# Data Visualization: Scatter plots

## Introduction

Scatter plots are used as visualizations to show if there is a relationship between two variables: variable X and variable Y.

They also can show patterns in large data sets such as linear or non-linear trends, clusters, and outliers. Adding a trend line to a scatter plot enhances your ability to see trends and whether there is any correlation between the variables.

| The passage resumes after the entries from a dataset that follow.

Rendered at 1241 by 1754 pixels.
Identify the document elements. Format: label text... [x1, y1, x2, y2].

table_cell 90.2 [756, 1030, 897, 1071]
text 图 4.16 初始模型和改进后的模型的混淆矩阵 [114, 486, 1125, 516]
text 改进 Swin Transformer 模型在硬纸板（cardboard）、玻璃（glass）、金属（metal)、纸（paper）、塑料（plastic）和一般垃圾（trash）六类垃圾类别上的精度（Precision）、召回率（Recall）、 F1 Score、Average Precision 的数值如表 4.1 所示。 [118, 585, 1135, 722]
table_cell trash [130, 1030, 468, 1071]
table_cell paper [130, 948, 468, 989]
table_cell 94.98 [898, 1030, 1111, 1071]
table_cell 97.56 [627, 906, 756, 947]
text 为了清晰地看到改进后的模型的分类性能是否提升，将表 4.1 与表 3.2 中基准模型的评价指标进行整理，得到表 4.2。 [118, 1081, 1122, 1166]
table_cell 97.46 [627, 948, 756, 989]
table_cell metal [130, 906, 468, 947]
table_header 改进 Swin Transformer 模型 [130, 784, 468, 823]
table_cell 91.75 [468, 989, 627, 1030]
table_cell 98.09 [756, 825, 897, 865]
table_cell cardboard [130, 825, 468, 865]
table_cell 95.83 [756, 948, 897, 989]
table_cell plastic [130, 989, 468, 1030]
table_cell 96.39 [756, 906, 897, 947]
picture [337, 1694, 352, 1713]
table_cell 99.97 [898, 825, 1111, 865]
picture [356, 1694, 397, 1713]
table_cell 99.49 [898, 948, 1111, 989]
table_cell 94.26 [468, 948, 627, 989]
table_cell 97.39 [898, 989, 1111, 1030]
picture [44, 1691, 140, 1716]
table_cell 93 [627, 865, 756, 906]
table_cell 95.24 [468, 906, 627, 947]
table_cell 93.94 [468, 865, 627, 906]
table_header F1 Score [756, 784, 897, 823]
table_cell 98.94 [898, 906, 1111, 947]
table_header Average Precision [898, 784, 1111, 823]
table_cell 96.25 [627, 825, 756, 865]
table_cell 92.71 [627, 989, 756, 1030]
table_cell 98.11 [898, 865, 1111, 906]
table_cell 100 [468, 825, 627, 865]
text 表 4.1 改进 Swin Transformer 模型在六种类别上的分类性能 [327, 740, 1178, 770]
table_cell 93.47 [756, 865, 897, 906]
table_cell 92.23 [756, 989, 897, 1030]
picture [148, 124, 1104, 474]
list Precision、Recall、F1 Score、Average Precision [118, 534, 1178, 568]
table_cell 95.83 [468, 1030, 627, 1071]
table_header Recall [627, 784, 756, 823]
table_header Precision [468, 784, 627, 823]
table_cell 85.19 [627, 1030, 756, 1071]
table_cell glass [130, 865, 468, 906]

Scatter plots are often a good first step to visualizing data before applying more rigorous statistical tests and are commonly used in economics, econometrics, finance, and the media.

## Uses

To create a scatter plot in Excel:

- First, you must have a data table
- Select your data table > Insert > X Y Scatter> under scatter, pick a chart

### Chart formatting tips

To modify the format of the scatter plot:

- You can click on the various elements on the graph and a format tab will appear on the right. This allows you to change colors, line width, the position of titles, and more.
- Under the Chart Design tab, you can also modify details like the title, labels, and legend. If at any point you wish to switch the data displayed on the x-axis and y-axis, you can simply click on Switch Row/Column.
- You can also add a line of best fit, which shows the correlation of data points (called a trend line in Excel by going to Add Chart Element, selecting the Trendline, and choosing the type of line you want to show.

## Practice

Using the World Bank Data, visualize each country’s GINI coefficient on a scatter plot. Which countries have the highest and lowest values? What trends do you see?

## Conclusion

When you wish to show that there is, or is not a relationship between two variables, a scatter plot can be a useful visual aid. They also show patterns in large data sets, and adding in a trend line can enhance your ability to see trends and whether there is any correlation between the variables. Although not used as often as bar and line charts, scatter plots can be powerful visuals and are often a good first step to visualizing data before applying more rigorous statistical tests.